South Asia Watch on Trade, Economics and Environment (SAWTEE) carried out a study a few years back that pointed out that para-tariffs such as countervailing duties and special additional duties and their non-transparent applications to Nepalese goods were creating hurdles to exports from India.

The study also advised that the quarantine was another critical non-tariff barrier that played a crucial role in maintaining an undeclared economic blockade on Nepalese goods.

SPS and technical barriers to trade (TBT) make up 80-85% of the non-tariff barriers to Nepalese exports. As a result, Nepal’s trade deficit has ballooned.

Nepal’s move toward a trade partnership with China is the measure of the last resort to assuage the trade deficit, and India actually cannot prevent Nepal’s trade and transit partnership with hollow rhetoric. If India wants to avert Nepal’s looking toward China, it needs to remove all the non-tariff, para-tariff and TBT measures that hinder Nepal’s exports to India.

India needs to offer more than what China has offered Nepal. Therefore, it needs to take bold steps to reduce Nepal’s trade imbalance with India by providing unilateral concessions to Nepalese goods entering India as much as China has been providing.

Besides, India does not abide by the trade rules of the South Asian Free Trade Agreement (SAFTA), which itself was drafted through Indian leadership. India also does not abide by the multilateral rules of the World Trade Organization. India will be taken as credible if it abides by bilateral and multilateral trade agreements and offers fair treatment to Nepal delineated thereby.

Indian media, academia and foreign-policy experts think in terms of nationality but not rationality. India should be mindful that as much as Indians love their country, Nepalis too have the inalienable right to love their own country. Similarly, as much as Indian people are nationalists, Nepalis have reasons to be just as nationalist. No Nepali wants to be weak, backward and suffering from the status quo to serve Indian interests. Nepal thinks of its own national interest first, not those of others.

A prominent Nepali columnist and historian, Dinesh Satyal, popularly known as Saurav, recently advocated that Nepal needed to use Chines rather than Indian transit routes in his new book, Asangati (“The Paradoxes”): ”Nepal’s trade deficit is due to the wrong location of seaports that Nepal is using.”

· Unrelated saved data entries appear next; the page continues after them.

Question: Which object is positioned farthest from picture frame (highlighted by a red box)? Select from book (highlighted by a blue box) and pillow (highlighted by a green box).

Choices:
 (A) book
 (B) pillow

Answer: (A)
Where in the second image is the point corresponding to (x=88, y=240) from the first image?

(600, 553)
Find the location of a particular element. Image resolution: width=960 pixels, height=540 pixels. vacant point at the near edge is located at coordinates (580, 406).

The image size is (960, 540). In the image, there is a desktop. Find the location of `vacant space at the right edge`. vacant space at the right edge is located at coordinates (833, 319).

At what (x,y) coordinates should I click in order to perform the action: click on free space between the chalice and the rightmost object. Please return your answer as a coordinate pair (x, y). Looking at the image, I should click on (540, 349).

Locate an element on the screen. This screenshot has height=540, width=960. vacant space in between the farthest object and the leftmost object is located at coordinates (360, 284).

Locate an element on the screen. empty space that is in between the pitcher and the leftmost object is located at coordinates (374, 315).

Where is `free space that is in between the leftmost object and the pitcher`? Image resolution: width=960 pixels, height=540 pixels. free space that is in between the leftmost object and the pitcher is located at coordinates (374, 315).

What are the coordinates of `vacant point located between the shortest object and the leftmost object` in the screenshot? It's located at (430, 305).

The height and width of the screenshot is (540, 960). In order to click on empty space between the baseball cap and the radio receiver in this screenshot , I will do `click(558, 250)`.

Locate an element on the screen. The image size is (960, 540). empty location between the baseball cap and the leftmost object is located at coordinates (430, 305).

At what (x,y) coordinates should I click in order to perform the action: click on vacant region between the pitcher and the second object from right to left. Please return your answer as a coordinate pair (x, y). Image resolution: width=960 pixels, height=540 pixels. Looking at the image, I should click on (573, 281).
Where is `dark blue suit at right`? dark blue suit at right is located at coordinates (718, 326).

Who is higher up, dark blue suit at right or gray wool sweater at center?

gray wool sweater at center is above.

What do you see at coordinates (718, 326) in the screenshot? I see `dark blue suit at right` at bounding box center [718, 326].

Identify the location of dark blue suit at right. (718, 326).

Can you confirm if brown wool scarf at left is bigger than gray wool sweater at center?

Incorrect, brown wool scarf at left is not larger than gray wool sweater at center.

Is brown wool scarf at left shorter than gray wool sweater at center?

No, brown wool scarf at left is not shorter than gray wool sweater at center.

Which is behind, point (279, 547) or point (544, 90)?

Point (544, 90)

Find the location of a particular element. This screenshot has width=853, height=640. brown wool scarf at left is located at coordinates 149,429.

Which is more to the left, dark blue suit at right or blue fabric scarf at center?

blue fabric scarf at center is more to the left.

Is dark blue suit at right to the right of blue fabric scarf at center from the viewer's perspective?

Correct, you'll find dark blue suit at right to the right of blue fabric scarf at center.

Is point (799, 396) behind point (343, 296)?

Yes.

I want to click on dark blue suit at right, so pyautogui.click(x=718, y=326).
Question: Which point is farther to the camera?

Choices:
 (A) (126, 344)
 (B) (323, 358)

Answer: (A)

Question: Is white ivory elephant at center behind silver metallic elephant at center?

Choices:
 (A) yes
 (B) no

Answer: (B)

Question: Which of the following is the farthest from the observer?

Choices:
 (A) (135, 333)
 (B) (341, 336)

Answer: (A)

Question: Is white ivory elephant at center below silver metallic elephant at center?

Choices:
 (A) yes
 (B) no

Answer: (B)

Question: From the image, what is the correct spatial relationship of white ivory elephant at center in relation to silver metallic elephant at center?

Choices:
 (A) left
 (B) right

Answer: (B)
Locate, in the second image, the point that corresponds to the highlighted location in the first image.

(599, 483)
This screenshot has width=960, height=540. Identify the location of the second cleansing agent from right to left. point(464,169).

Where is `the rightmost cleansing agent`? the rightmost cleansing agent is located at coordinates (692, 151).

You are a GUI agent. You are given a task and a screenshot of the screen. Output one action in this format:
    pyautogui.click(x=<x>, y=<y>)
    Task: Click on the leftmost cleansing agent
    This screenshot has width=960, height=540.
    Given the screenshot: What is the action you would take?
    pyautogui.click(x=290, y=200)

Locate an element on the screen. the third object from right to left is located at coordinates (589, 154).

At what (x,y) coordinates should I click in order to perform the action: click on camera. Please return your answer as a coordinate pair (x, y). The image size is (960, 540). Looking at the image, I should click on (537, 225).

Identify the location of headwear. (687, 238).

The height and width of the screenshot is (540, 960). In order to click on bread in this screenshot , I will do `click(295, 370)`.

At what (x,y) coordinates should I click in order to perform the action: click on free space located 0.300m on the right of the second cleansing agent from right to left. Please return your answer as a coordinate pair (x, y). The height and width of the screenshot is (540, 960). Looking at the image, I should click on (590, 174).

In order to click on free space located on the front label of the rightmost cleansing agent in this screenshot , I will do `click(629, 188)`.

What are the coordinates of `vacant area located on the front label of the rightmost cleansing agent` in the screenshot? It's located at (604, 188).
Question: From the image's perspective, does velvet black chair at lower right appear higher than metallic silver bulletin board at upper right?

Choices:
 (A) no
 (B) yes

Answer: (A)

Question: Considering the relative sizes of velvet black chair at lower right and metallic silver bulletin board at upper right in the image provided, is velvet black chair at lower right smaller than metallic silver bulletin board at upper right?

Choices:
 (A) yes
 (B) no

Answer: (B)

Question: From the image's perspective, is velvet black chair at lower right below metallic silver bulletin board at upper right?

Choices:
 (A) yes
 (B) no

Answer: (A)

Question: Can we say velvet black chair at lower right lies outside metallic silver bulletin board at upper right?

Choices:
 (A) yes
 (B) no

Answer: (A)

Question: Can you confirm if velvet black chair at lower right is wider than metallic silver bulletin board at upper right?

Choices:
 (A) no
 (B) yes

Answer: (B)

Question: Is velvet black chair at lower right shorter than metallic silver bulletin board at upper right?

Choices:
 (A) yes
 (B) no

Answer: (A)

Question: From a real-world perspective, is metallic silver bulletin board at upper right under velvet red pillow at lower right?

He notes that the Hindu science of architecture, the vastu sashtra, holds that the North is the abode of the god of wealth, Kuber, and the East is the abode of the god of knowledge, Indra. Therefore, a northeasterly direction, Isan, “embodies the zenith of wealth and wisdom.” Thus a considerable number of Nepali citizens advocate using trade routes through China, which lie to the northeast.

India’s unfair treatment of Nepalese goods entering India is the precursor to creating the preponderant narratives of using China’s seaports and maritime routes.

It is clear that if Oli relinquishes his vow to engage with China, his party will be dethroned from the government in the 2022 general election.

Bhim Bhutel is managing editor of www.sadrishya.com, visiting faculty for a master’s in international relations and diplomacy, Tribhuwan University in Kathmandu, and was the executive director of the Nepal South Asia Center (2009-14), a Kathmandu-based South Asian development think-tank.

This article first appeared in the Asian Times.